333 I do not accept the justice of all the criticisms that have been made. I have endeavoured to make an answer to some of them, and I think that with some of the points which I have put to them noble Lords opposite will not find it easy satisfactorily to deal. I emphasise once again the point that when you pick out a man like Lord Kitchener and give him a task like this you must leave him to carry out that task in his own way, until a moment comes when changed conditions supervene, as has occurred at this moment. The Motion as put down by Lord Peel was—though I do not think it was intended as such—not very far removed from a Vote of Censure, because the words are that His Majesty's Government should exercise "a more effective supervision and control." If accepted, that would, of course, imply the admission on our part that we had failed in our responsibility in supervision and control. We are not prepared to make that admission. Therefore if the noble Viscount were to persist in the present form of words we should not be able to accept his Motion. But if he will leave out the words "a more" and insert "an"—the Motion then reading "That, in the opinion of this House, it is the duty of His Majesty's Government to exercise an effective supervision and control of naval and military 334 expenditure"—we shall raise no objection to the Motion.

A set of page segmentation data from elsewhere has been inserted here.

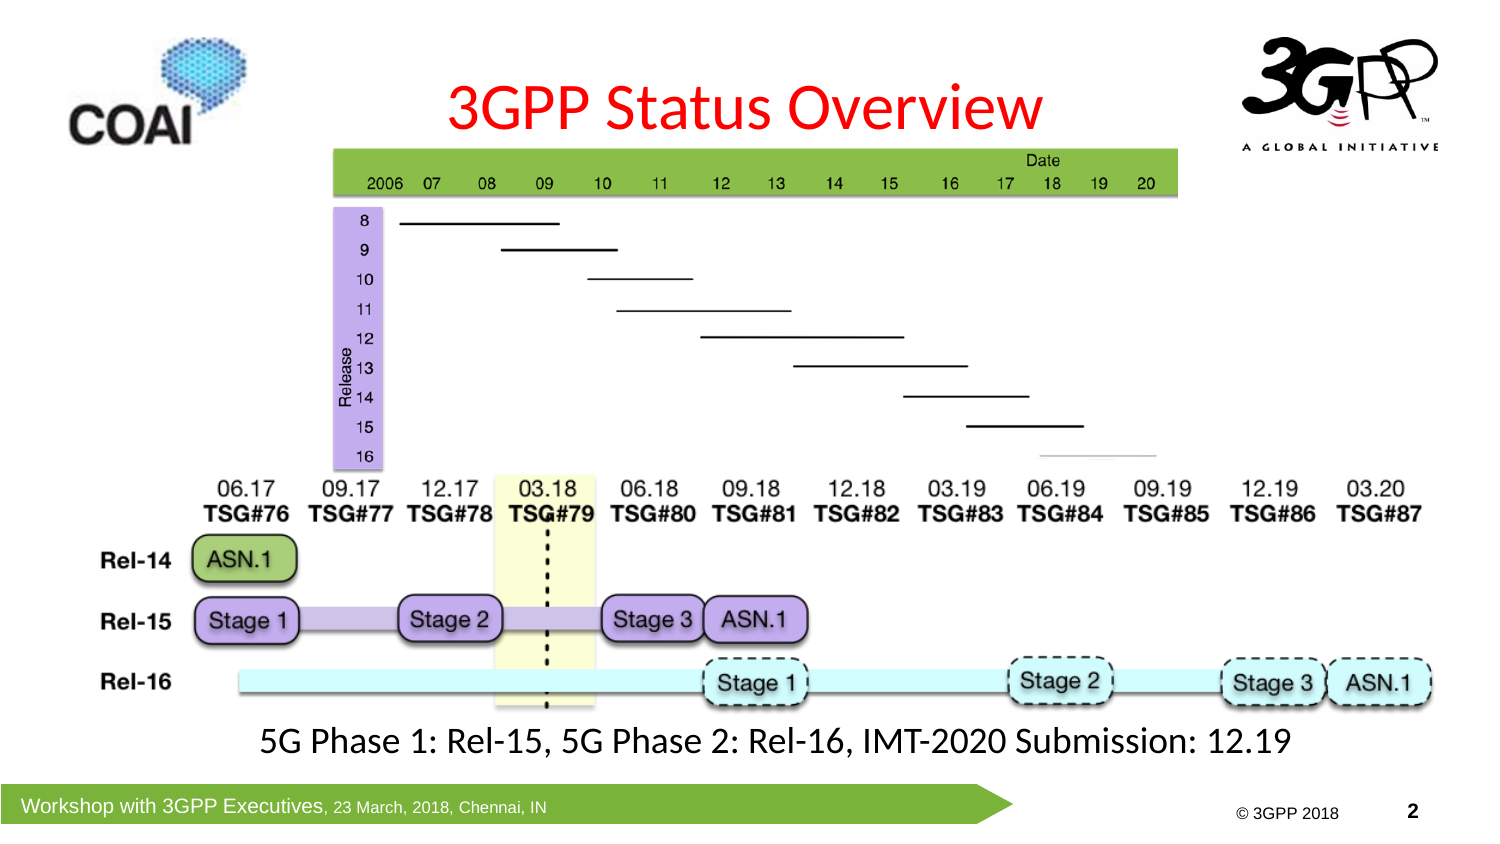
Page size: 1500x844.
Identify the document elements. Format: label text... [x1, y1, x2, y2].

list 5G Phase 1: Rel-15, 5G Phase 2: Rel-16, IMT-2020 Submission: 12.19 [79, 708, 1473, 775]
picture [90, 144, 1438, 717]
picture [1242, 37, 1438, 151]
picture [66, 37, 248, 151]
title 3GPP Status Overview [291, 33, 1200, 174]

§ VISCOUNT PEELMy Lords, I am much obliged to the noble Earl for the many very valuable statements he has made. The noble Earl and other Ministers have spoken of the very great difficulties with which the Government have been confronted. I certainly never wished to suggest that I was not fully conscious of the extent of those difficulties. The noble Earl says that the Government will accept the Motion if the word "more" is left out, As I understand, it is taken to be a criticism of the Government. But I think it is not unfair to say that the statements made in this House of what has been done and is going to be done and the statements made by the Prime Minister last night really amount to an admission that more could be done than has been done in the past. I will amend the Motion as suggested. If the words "effective supervision and control" are carried out in deed and in fact, I do not think I could ask for anything more.
§ On Question, Motion (as amended agreed to.
§ House adjourned at twenty minutes before Eight o'clock, till Tomorrow, half-past Ten o'clock.